“Multimedia has the power to reach a more diverse audience. Mastering these new communications tools is how African Americans can ensure they will continue to have a voice in government and advance their own personal power.”
Speaking to an audience at Virginia Commonwealth University on October 10, the executive editor for Black Enterprise magazine, Derek Dingle, said the “ungovernable media landscape” means “big media no longer has exclusive dibs on deciding what’s news, what’s important.”
Dingle pointed to the coverage of the Jena 6 controversy as a perfect example. He says that story had gone largely ignored by the mainstream media until “young people raised the profile of the case through Web sites and email.” Dingle says, “The Internet and blogs drove the discussion and the national media followed.”

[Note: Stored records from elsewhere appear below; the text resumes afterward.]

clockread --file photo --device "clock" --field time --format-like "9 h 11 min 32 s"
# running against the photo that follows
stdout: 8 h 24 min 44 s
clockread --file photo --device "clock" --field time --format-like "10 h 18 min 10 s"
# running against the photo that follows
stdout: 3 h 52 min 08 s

But Dingle says the new media landscape poses a challenge for traditional journalists who value “clarity, context and accuracy.” Dingle says journalists will be challenged to compromise these values in the interest of competition.
He offers four pieces of advice for preserving journalism in today’s media environment:
- Embrace technology. Journalists should view themselves as content developers and managers.

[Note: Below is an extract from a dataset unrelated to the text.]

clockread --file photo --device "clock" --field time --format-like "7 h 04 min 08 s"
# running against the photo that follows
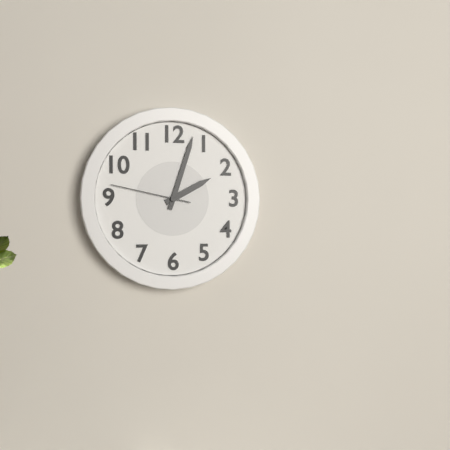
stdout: 2 h 03 min 47 s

- Keep the audience by knowing where they are and delivering news wherever the audience wants to receive it.
- Stay true to standards of journalistic integrity and excellence. Don’t compromise accuracy for expediency or clarity for the sensational. The audience must trust you.
- Listen to voices emerging out there. Journalists often only talk and listen to themselves. New media offers an unprecedented window on what “real people” are talking about. Listen to them.